MANUAL REACTOR SCRAM DUE TO MAIN TURBINE LOAD OSCILLATIONS

"On 1/30/2018 at 1750 [CST], the Reactor Pressure Control Malfunctions ONEP [Off Normal Event Procedure] was entered due to main turbine load oscillations of approximately 30 MWe peak to peak. At 1822 [CST], a manual reactor scram was inserted by placing the Reactor Mode Switch in Shutdown due to continued main turbine load oscillations.

"Reactor SCRAM ONEP, Turbine Trip ONEP, and EP-2 were entered. Reactor water level was stabilized at 36 inches narrow range on startup level and reactor pressure stabilized at 933 psig using main turbine bypass valves.

"Reactor Water Level 3 (11.4 inches) was reached which is the setpoint for Group 2 (RHR to Radwaste Isolation) and Group 3 (Shutdown Cooling Isolation). No valve isolated in these systems due to all isolation valves in these groups being in their normally closed position. The lowest Reactor Water level reached was -36 inches wide range.

"No other safety system actuations occurred and all systems performed as designed.

"That event is being reported under 10CFR 50.72(b)(2)(iv)(B) as any event or condition that results in actuation of the Reactor Protection System (RPS), when the reactor is critical and also reported under 10CFR 50.72(b)(3)(iv)(A), as any event or condition that results in actuation of RPS."

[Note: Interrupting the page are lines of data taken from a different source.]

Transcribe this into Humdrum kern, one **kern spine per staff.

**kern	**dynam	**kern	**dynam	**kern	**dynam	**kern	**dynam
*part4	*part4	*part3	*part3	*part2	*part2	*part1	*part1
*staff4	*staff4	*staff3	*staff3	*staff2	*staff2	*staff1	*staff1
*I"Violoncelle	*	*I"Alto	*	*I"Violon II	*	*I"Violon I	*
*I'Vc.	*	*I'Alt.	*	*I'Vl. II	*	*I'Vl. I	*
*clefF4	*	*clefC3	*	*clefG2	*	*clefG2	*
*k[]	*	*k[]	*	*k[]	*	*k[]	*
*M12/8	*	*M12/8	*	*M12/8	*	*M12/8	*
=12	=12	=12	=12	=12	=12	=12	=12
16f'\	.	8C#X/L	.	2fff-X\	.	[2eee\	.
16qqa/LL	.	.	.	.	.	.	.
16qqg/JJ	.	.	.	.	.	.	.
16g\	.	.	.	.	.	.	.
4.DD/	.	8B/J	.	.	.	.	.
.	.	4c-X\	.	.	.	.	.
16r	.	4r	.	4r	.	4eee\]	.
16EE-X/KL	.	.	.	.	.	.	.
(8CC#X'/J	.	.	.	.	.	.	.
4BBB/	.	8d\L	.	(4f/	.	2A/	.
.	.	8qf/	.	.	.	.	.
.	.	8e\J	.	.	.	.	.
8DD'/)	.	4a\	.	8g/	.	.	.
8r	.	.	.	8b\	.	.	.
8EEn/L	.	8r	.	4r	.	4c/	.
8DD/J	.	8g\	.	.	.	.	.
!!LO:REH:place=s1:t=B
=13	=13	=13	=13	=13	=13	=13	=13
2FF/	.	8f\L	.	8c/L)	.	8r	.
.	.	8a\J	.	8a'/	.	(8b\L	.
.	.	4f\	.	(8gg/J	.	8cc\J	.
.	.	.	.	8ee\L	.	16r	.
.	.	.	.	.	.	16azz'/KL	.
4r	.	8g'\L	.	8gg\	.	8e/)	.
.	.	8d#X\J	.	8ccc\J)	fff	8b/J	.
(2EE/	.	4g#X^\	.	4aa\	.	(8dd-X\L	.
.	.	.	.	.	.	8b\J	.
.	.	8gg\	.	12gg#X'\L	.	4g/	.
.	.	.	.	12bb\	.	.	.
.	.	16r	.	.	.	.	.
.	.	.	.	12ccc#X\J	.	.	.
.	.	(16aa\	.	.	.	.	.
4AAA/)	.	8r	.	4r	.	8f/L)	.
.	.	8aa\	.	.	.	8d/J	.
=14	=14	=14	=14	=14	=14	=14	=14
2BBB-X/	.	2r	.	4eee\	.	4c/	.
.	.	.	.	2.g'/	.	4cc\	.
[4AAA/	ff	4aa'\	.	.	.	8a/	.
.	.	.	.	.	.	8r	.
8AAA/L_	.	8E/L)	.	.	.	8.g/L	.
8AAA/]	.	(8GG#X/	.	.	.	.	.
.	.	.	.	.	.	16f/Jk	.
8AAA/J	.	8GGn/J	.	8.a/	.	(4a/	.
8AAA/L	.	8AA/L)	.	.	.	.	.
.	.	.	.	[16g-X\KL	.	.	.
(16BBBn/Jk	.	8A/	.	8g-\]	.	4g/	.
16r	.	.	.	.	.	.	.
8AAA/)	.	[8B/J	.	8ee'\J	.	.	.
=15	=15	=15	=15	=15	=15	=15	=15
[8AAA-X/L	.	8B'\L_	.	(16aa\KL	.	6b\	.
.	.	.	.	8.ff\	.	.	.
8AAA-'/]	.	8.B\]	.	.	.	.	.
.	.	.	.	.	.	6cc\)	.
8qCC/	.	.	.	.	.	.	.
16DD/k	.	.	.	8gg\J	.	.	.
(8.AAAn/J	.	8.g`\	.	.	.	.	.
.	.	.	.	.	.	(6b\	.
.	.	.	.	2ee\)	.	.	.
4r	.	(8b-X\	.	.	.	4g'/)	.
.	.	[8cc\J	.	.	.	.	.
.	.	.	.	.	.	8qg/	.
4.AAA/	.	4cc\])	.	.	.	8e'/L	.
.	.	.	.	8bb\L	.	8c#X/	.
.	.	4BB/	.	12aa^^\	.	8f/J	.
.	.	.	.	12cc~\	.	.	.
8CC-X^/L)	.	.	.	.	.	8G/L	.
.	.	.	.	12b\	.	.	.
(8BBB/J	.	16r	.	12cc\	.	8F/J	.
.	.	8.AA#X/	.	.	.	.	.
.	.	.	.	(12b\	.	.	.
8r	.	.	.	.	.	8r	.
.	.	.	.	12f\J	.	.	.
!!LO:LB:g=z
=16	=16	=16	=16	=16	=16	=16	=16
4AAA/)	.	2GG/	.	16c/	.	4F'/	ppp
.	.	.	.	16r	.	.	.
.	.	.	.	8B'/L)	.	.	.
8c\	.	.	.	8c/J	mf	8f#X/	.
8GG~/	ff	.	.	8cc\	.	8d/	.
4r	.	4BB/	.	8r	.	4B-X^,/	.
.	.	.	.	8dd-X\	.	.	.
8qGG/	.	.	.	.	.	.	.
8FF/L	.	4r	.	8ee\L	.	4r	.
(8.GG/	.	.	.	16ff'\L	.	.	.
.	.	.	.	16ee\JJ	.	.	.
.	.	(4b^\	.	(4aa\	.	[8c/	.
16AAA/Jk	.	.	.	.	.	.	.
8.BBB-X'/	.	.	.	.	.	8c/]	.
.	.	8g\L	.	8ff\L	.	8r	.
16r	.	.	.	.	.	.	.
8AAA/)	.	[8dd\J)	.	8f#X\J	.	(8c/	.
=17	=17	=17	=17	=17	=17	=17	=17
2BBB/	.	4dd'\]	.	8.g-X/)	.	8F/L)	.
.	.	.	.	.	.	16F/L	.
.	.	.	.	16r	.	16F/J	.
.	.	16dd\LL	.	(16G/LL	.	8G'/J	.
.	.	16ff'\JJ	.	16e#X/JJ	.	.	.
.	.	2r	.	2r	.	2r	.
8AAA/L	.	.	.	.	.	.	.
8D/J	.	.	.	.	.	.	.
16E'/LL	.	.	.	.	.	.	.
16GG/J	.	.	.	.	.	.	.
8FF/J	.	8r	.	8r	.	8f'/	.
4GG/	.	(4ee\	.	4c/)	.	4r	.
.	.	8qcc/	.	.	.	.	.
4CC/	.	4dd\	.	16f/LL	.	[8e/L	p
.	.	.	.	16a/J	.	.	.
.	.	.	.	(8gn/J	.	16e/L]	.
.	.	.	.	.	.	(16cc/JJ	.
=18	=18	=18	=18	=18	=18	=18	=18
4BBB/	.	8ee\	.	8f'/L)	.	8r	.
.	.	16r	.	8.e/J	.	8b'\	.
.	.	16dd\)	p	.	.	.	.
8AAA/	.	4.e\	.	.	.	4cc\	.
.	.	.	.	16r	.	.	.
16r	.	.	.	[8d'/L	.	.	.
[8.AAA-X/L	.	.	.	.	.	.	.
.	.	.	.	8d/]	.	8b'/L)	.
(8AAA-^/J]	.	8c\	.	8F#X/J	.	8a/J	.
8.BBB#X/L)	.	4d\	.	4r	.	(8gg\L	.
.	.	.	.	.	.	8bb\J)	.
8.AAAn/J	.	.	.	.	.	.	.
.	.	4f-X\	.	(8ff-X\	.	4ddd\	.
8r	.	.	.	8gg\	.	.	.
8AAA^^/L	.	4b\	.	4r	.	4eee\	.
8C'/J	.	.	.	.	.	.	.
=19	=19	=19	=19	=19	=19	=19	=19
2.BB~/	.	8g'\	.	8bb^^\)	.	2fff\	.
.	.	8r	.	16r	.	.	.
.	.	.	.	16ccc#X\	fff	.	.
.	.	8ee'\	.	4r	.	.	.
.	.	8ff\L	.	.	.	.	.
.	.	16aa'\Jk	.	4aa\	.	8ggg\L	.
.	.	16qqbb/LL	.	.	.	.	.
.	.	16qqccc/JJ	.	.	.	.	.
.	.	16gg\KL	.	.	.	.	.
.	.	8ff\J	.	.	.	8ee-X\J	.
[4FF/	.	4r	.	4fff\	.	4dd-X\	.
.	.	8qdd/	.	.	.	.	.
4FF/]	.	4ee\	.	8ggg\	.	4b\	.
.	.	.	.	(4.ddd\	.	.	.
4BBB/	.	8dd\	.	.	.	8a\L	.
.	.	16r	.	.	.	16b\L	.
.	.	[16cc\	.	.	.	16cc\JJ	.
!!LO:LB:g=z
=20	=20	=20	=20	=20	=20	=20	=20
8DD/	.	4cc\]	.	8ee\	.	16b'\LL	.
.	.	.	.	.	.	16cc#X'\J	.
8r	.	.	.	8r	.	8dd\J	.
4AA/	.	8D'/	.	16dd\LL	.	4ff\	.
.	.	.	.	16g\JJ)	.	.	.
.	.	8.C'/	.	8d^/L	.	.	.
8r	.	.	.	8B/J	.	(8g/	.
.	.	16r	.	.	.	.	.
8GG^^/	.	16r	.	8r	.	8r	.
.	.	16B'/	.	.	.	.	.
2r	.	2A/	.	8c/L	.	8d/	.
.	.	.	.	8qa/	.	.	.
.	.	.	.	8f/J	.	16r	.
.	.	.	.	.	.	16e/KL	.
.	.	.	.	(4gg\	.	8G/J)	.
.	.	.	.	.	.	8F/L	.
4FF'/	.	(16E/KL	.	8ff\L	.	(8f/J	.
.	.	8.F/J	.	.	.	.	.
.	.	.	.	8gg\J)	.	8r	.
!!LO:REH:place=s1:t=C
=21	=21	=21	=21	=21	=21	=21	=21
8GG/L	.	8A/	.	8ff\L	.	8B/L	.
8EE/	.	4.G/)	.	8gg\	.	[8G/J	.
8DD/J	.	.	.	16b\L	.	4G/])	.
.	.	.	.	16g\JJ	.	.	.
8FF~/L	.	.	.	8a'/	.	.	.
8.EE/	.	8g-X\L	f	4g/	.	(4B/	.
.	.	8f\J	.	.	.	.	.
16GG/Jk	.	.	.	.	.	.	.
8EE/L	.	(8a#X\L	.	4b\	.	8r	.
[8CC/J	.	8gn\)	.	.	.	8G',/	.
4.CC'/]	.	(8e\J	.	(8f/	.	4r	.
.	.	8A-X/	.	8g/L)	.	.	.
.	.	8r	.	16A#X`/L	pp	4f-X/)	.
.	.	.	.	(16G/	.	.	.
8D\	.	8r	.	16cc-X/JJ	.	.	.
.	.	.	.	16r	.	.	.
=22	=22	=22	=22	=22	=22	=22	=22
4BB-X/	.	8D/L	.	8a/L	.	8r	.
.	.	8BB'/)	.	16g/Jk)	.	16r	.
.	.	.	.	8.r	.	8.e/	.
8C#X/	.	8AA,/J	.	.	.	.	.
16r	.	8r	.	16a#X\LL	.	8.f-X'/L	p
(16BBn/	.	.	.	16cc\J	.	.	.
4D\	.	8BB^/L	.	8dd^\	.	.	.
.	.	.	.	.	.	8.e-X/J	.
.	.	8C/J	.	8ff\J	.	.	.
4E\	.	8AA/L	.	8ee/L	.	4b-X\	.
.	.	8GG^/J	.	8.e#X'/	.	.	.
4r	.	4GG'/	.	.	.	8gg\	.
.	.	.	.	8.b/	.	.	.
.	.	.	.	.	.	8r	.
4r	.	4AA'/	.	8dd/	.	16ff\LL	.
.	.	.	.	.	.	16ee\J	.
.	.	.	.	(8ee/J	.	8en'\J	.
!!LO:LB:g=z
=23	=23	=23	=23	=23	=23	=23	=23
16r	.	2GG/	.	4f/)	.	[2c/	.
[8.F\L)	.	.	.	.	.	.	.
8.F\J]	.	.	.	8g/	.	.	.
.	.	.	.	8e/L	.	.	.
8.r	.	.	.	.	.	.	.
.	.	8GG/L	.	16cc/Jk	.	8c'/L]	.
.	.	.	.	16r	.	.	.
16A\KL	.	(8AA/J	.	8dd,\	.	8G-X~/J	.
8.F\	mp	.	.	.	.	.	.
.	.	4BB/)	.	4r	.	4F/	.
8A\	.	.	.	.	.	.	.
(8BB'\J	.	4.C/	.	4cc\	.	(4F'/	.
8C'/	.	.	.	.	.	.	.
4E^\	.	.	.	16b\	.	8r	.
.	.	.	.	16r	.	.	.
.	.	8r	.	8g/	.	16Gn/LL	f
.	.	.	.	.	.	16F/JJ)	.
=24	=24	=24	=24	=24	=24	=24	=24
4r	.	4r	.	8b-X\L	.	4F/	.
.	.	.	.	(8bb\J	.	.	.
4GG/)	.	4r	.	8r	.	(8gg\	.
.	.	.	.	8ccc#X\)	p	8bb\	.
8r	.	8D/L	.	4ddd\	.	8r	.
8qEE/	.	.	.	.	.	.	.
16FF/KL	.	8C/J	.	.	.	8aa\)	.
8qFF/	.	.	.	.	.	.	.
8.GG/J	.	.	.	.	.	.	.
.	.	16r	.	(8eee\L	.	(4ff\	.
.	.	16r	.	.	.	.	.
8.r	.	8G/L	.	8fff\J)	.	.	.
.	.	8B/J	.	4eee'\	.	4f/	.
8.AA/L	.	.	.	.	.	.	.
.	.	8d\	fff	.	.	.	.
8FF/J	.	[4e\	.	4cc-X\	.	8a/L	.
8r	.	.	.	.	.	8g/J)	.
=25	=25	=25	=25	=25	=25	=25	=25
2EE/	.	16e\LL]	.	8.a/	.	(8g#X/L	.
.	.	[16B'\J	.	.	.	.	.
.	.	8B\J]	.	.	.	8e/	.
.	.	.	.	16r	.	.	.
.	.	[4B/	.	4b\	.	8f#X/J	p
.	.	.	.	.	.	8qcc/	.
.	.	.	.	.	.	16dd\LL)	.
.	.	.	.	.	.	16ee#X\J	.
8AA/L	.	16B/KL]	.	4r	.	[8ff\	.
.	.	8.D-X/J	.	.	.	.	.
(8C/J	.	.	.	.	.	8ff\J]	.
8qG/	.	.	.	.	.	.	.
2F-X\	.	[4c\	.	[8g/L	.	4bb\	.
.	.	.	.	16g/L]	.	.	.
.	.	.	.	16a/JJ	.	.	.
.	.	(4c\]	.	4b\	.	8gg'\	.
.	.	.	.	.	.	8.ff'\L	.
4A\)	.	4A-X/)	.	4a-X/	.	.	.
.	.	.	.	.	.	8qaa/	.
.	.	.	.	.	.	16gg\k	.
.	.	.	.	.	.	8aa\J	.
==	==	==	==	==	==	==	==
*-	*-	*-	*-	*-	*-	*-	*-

The MSIVs are open with decay heat being removed via steam to the main condenser using the bypass valves. Off site power is stable, and the plant is in a normal shutdown electrical lineup. RCIC (Reactor Core Isolation Cooling) was out of service for maintenance, and the reactor water level did not reach the system activation level. The cause of the main turbine load oscillations being investigated.

The licensee notified the NRC Resident Inspector.